- **RAW DATA**

BEGIN

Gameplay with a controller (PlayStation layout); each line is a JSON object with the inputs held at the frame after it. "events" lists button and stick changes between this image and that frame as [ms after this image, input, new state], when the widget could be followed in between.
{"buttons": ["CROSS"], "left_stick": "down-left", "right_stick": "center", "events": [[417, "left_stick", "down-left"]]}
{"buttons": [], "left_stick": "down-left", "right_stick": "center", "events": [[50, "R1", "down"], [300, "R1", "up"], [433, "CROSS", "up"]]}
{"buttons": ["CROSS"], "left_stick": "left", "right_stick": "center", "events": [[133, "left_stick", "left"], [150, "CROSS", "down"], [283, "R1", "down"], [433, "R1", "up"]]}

END

- **WHAT YOU WILL DO**
Pick every line of the data that includes the string "left".

- **YOUR RESPONSE**
{"buttons": ["CROSS"], "left_stick": "down-left", "right_stick": "center", "events": [[417, "left_stick", "down-left"]]}
{"buttons": [], "left_stick": "down-left", "right_stick": "center", "events": [[50, "R1", "down"], [300, "R1", "up"], [433, "CROSS", "up"]]}
{"buttons": ["CROSS"], "left_stick": "left", "right_stick": "center", "events": [[133, "left_stick", "left"], [150, "CROSS", "down"], [283, "R1", "down"], [433, "R1", "up"]]}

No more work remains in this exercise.